> **TASK**:
Put the lines from the first one through the line containing "crop: left 18.425%, top", inclusive, into a Markdown table with the columns Row and Line, numbering each row and leaving out blank lines.

> **MATERIAL TO PROCESS**:
# # #

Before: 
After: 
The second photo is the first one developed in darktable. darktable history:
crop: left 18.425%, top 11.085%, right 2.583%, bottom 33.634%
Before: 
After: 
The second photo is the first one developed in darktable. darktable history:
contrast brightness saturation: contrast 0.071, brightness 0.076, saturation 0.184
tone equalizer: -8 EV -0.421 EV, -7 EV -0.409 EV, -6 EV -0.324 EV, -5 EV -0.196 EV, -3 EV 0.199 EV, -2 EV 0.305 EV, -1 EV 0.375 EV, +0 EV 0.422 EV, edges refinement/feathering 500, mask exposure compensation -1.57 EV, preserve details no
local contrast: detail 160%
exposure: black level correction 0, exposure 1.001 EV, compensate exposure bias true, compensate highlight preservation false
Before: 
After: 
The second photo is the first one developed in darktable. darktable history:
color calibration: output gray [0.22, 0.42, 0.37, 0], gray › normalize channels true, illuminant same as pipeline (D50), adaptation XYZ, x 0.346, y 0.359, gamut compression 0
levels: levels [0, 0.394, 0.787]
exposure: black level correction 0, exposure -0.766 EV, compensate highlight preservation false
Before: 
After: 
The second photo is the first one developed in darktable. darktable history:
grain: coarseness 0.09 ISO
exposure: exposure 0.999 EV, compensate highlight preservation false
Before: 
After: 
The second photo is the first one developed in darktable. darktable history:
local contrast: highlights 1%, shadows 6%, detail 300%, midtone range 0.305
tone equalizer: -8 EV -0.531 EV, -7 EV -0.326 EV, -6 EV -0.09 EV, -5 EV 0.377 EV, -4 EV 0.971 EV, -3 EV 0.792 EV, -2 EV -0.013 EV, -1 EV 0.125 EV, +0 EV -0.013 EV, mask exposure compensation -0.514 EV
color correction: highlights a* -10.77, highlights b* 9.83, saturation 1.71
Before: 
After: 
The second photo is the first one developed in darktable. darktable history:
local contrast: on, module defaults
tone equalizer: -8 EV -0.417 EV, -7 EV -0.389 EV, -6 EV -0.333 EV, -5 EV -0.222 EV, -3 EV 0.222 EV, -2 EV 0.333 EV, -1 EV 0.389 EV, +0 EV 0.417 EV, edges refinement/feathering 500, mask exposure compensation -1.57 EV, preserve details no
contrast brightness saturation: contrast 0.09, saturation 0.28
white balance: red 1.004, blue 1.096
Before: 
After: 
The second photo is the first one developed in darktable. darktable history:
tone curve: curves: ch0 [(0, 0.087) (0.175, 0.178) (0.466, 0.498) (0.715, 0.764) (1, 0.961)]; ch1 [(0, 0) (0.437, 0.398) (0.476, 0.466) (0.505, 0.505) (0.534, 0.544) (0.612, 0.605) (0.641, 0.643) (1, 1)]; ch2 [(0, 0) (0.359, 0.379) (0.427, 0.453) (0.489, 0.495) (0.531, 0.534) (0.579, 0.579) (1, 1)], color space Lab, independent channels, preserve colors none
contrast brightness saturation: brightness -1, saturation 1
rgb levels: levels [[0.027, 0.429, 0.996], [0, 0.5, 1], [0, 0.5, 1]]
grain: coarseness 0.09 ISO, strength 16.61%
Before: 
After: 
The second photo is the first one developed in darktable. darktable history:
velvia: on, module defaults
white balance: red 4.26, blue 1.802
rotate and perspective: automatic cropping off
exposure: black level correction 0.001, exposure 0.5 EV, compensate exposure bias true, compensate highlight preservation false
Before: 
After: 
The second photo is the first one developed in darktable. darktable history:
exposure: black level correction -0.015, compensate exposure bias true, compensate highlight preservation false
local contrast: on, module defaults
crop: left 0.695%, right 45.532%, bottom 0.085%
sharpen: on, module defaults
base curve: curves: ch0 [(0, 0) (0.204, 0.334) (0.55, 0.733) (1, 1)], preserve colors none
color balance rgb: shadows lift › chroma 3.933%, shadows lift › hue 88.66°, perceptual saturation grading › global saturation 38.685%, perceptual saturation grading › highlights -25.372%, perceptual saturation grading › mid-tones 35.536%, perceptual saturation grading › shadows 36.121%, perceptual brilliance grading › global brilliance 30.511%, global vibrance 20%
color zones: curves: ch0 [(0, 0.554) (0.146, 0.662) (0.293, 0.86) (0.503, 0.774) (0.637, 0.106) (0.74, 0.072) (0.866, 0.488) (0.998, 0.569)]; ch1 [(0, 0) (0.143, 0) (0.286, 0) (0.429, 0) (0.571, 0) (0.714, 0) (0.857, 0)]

# # #

> **COMPLETED TASK**:
| Row | Line |
|---|---|
| 1 | Before:  |
| 2 | After:  |
| 3 | The second photo is the first one developed in darktable. darktable history: |
| 4 | crop: left 18.425%, top 11.085%, right 2.583%, bottom 33.634% |